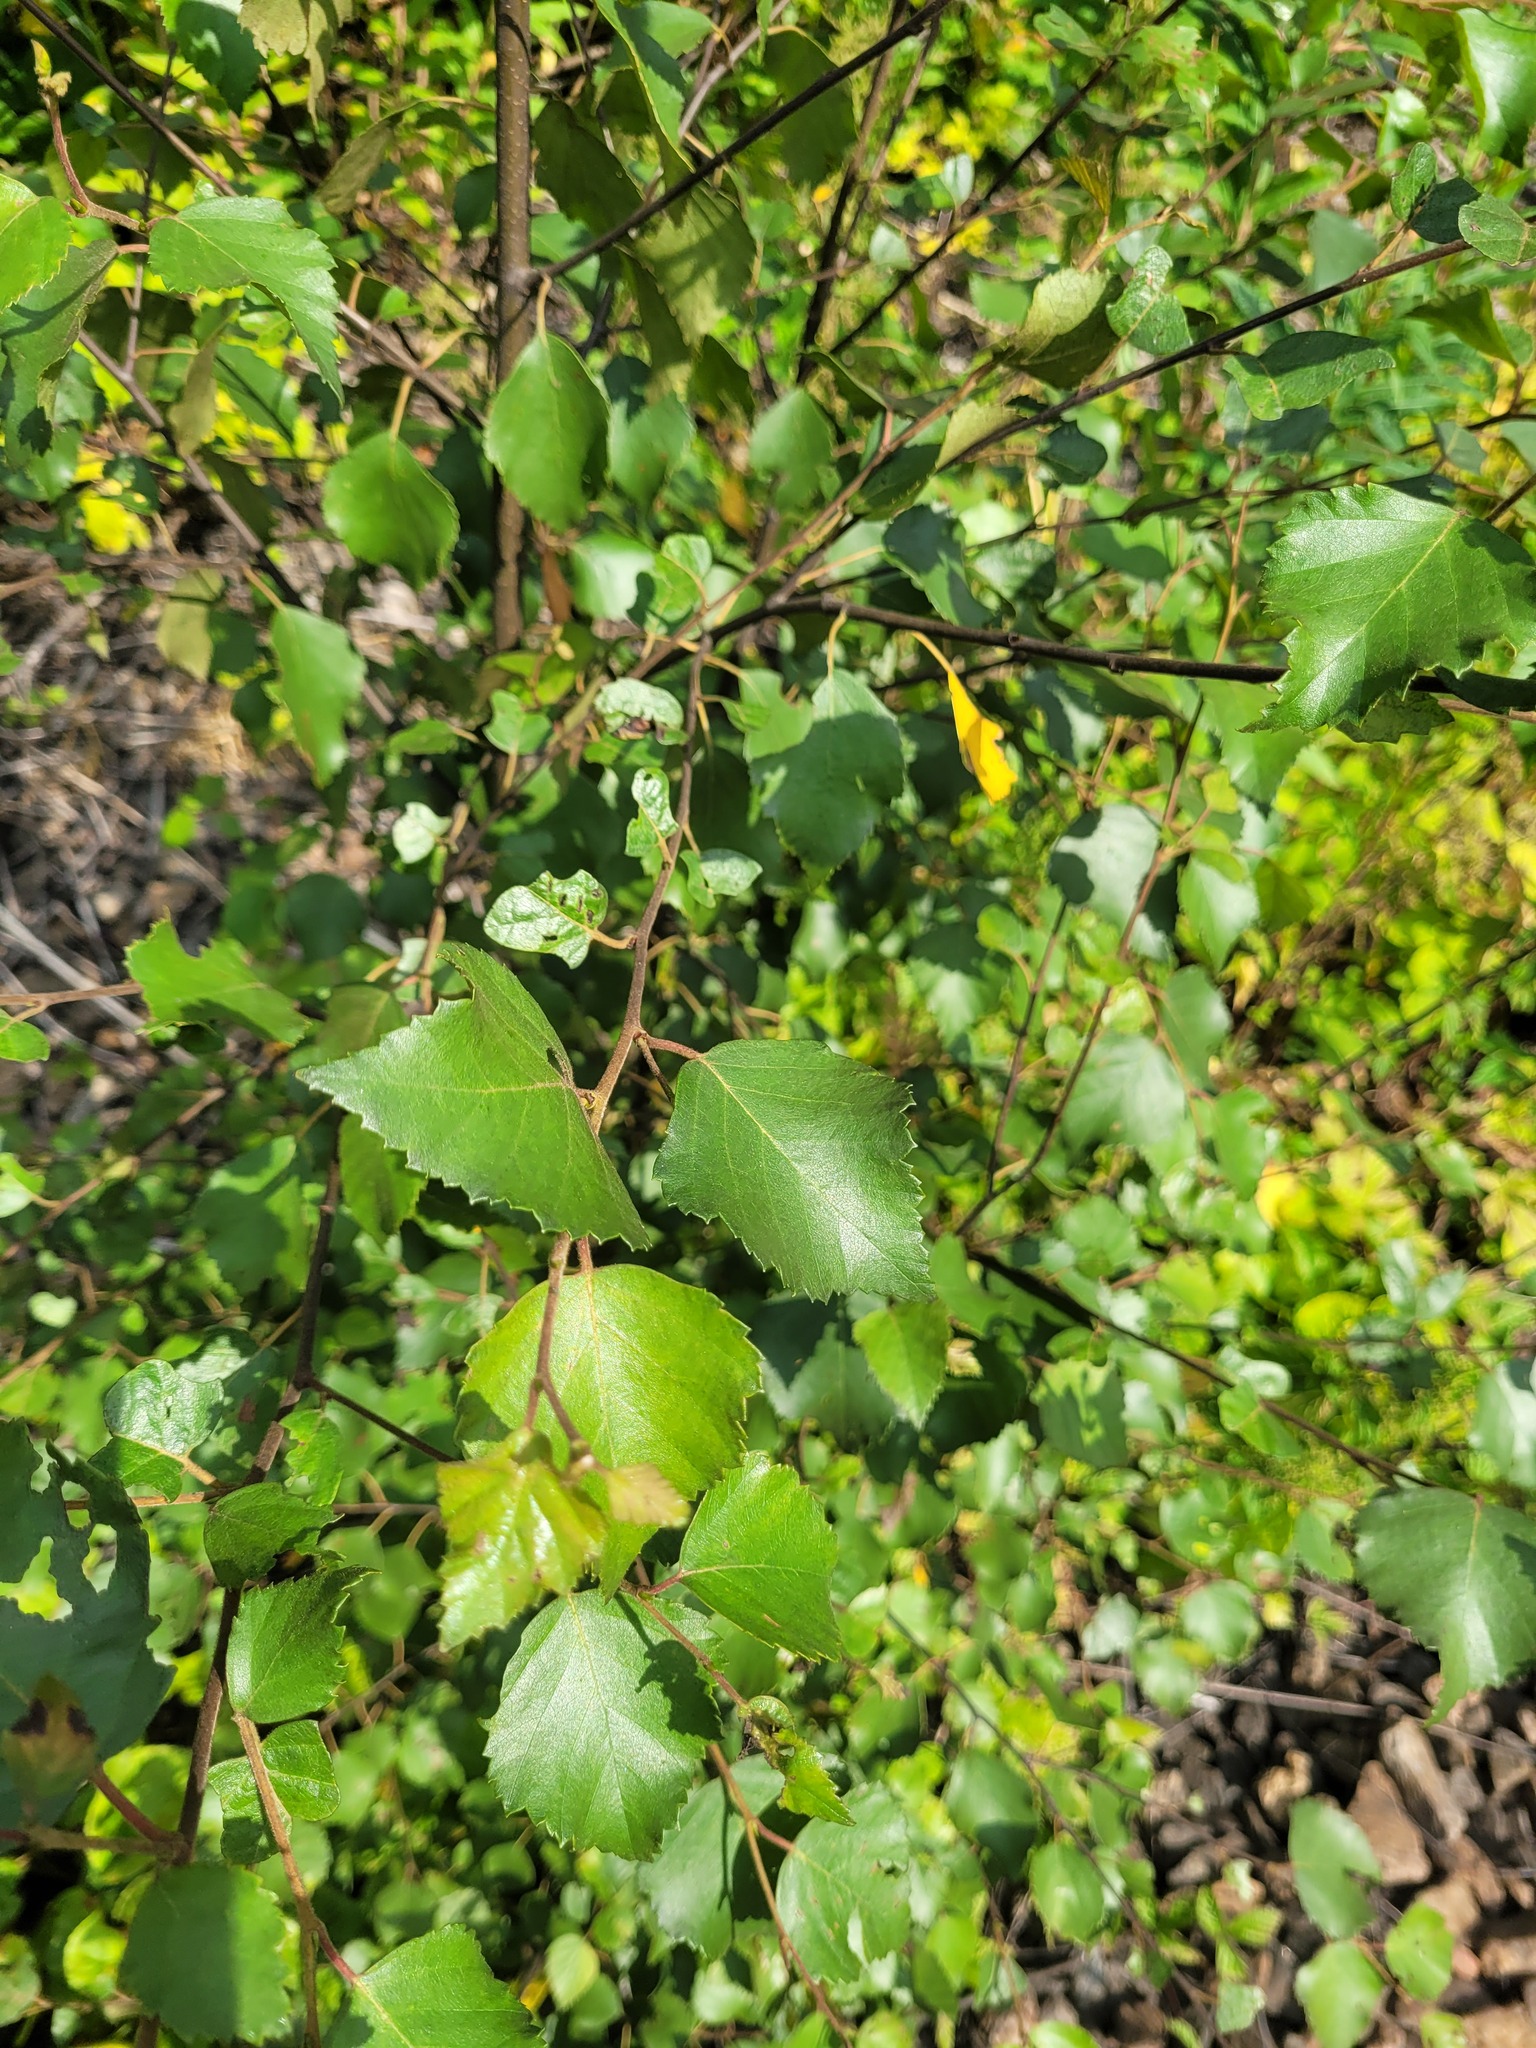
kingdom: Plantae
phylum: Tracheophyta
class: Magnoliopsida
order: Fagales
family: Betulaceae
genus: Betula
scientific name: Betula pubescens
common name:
* * *
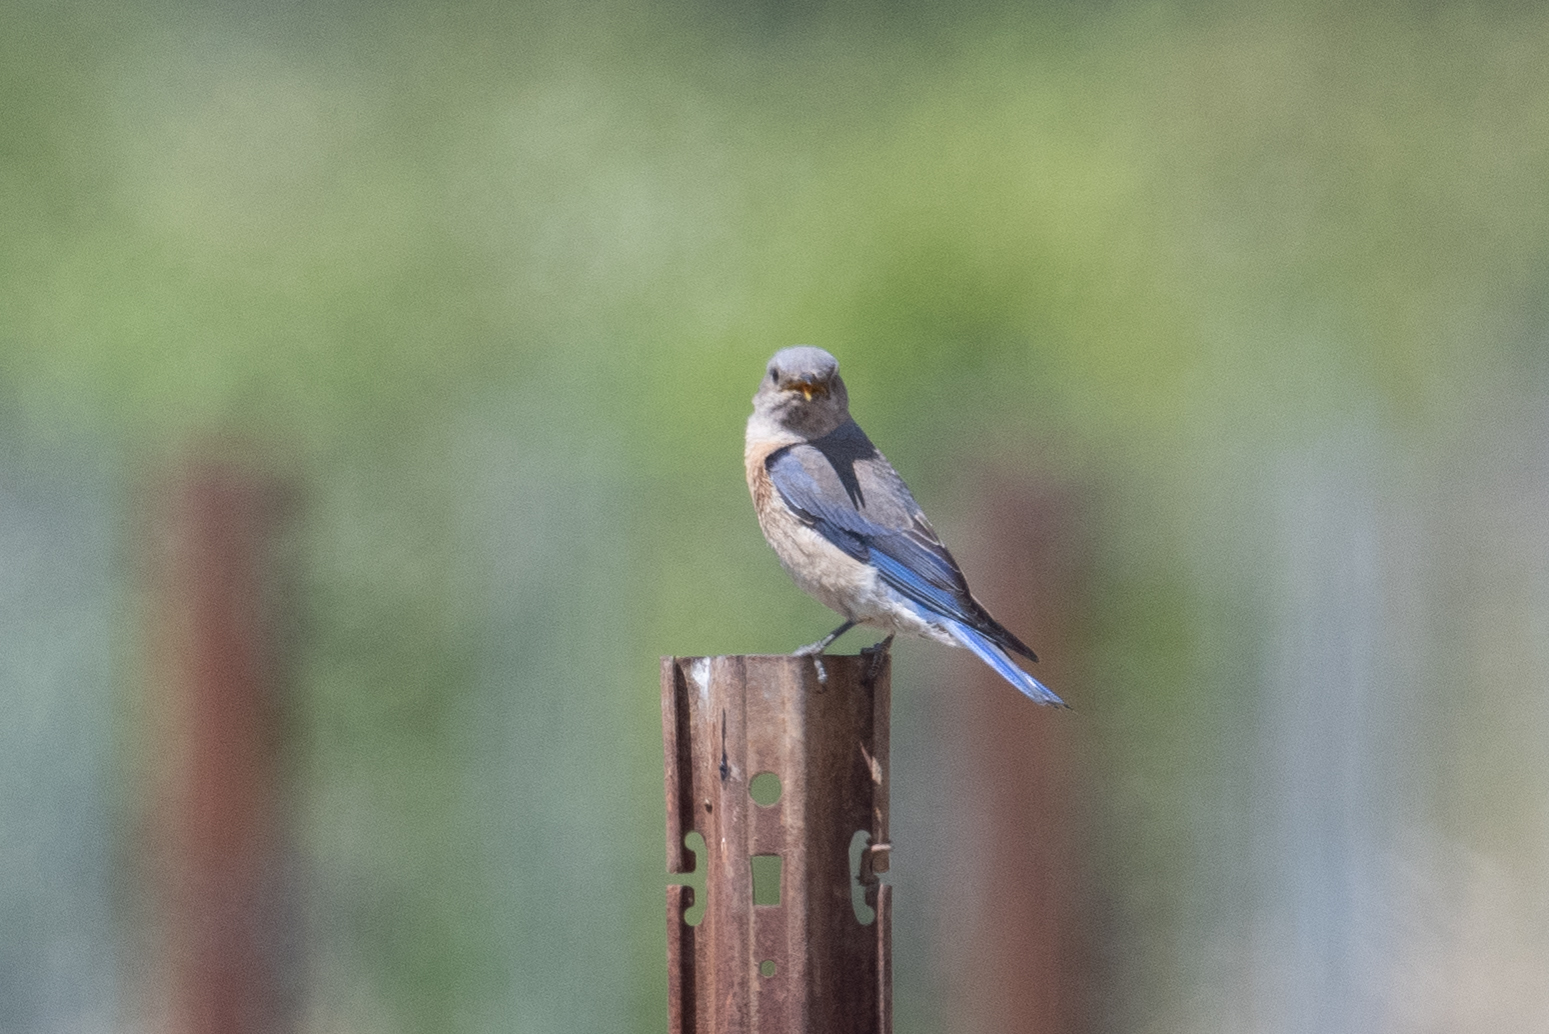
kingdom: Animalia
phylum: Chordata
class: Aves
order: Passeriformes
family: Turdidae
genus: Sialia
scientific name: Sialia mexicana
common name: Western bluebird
--
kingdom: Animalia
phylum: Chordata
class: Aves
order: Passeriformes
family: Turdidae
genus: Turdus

## WRITTEN PROBLEM
From the rows above, return as a JSON list of strings the lines from the one with "kingdom: Plantae" to the one with "scientific name: Betula pubescens", both included, one string per line and no blank lines.

## TASK SOLUTION
[
  "kingdom: Plantae",
  "phylum: Tracheophyta",
  "class: Magnoliopsida",
  "order: Fagales",
  "family: Betulaceae",
  "genus: Betula",
  "scientific name: Betula pubescens"
]